Powolnym krokiem poszłam do łazienki. Umyłam twarz i zęby, próbując odpędzić senność, po czym sięgnęłam po różowy szkolny komplet – spódnicę i marynarkę, które mimo wszystko zawsze poprawiały mi humor. Ubrałam się, zapięłam ostatni guzik i spięłam włosy w wysoki kucyk.
Spojrzałam na siebie w lustrze i wzięłam głęboki oddech. „To tylko kolejne wymysły Willa," pomyślałam, zbierając siły. Wyszłam z pokoju, wiedząc, że czeka mnie kolejny dzień pełen wyzwań – tym razem pod czujnym okiem gestapo.
Kierowałam się wolnym krokiem do gabinetu najstarszego brata, trzymając w rękach książki z dzisiejszej rozpiski zajęć i bidon z wodą. Mimo że znałam ten gabinet jak własną kieszeń, czułam się nieco inaczej niż zazwyczaj – w końcu nie przyszłam tutaj z własnej woli. Zamiast wejść od razu, jak to miałam w zwyczaju, stanęłam na chwilę przed drzwiami i zapukałam. Czekałam na ruch diabła.

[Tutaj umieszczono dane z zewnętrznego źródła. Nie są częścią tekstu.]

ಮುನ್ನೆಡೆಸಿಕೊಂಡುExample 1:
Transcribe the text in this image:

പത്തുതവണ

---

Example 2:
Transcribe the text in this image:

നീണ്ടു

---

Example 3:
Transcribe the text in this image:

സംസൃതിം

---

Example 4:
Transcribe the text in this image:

— Wejdź, Mikane — usłyszałam z drugiej strony.
Otworzyłam drzwi, rozglądając się po pomieszczeniu, spodziewając się, że nauczyciel już tam będzie, ale w gabinecie był tylko William, siedzący za swoim biurkiem z jakimiś dokumentami.
Czyżby moimi aktami i zmienia mi wyrok?
— Za chwilę przyjedzie profesor — powiedział, wskazując mi dodatkowe biurko z boku pokoju. — Usiądź sobie tam, jak w szkolnej ławce.

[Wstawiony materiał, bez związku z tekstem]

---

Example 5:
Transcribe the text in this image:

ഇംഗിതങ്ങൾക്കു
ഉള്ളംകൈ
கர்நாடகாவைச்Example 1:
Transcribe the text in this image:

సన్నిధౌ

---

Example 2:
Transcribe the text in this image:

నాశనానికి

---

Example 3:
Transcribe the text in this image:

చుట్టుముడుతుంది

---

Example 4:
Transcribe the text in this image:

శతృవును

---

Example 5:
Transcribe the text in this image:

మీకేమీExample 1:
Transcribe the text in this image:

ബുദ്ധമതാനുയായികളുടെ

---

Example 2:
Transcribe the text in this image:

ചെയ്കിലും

Podeszłam, siadając przy biurku. Rozłożyłam książki, notatki i żeby choć odrobinę poczuć się normalnie, wyjęłam swój puszysty różowy piórnik. Siedziałam w ciszy, bawiąc się końcówkami włosów i unikając rozmowy. Mimo wszystko stresowało mnie to, że William mnie pilnuje i jestem z nim sam na sam.
W końcu wielmożny król, przerwał ciszę, rzucając tonem, który mnie zaskoczył:
— James wspominał mi, że chciałby cię zabrać jutro na wybór sali weselnej, i... Możesz jechać, ale jak usłyszę, że coś wykombinowałaś, nie ręczę za siebie, drogie dziecko.

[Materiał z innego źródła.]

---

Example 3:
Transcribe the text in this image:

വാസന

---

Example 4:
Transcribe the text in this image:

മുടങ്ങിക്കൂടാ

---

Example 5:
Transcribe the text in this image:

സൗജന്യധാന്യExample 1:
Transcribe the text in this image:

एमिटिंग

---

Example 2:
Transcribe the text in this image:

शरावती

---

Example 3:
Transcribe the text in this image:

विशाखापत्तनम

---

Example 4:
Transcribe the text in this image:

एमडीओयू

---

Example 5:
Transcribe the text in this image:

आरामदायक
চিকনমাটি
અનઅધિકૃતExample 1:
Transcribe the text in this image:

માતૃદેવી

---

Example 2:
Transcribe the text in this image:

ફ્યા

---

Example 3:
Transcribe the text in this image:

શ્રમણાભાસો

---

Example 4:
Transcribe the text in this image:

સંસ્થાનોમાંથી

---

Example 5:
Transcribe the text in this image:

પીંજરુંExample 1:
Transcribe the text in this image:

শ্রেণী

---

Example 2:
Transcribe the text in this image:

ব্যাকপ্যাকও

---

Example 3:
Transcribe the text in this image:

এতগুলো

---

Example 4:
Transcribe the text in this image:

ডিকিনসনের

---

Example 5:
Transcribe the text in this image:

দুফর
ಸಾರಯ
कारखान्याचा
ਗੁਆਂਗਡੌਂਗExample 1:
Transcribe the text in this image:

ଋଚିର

Uniosłam wzrok i przytaknęłam cicho, zaskoczona, że pozwolił mi wyjść z zamku. To był krok do przodu. Jednak po chwili dodał chłodnym głosem:
— Ale nie myśl, że przeszło mi całkowicie. Wciąż jestem na ciebie zły, Mikane.
Westchnęłam i kiwnęłam głową, rozumiejąc, że minie trochę czasu, zanim William całkowicie mi wybaczy. Czy on mnie dalej kocha? Dalej jestem dla niego małą siostrzyczką? Mimo to mówił dalej, teraz już spokojniej, a nawet z lekkim żartem:
— W każdym razie, widzę, że nauczyłaś się pukać do drzwi i zachowywać trochę spokojniej. Jest progres.
Uśmiechnęłam się lekko pod nosem, czując, że ta uwaga nie była wcale złośliwa.
— Chyba odziedziczyłaś charakterek po naszej mamie — kontynuował William, zerkając na mnie z wyrozumiałością. — I czasem naprawdę trudno wychować nastolatkę o takiej naturze. Dałem sobie niezłe wyzwanie, młoda.
Z tym uśmiechem wciąż na ustach, przyznałam cicho:
— To prawda, zawsze byłam trochę... trudna. Moi... Tzn tamci rodzice mówili, że mają ze mną sporo problemów wychowawczych.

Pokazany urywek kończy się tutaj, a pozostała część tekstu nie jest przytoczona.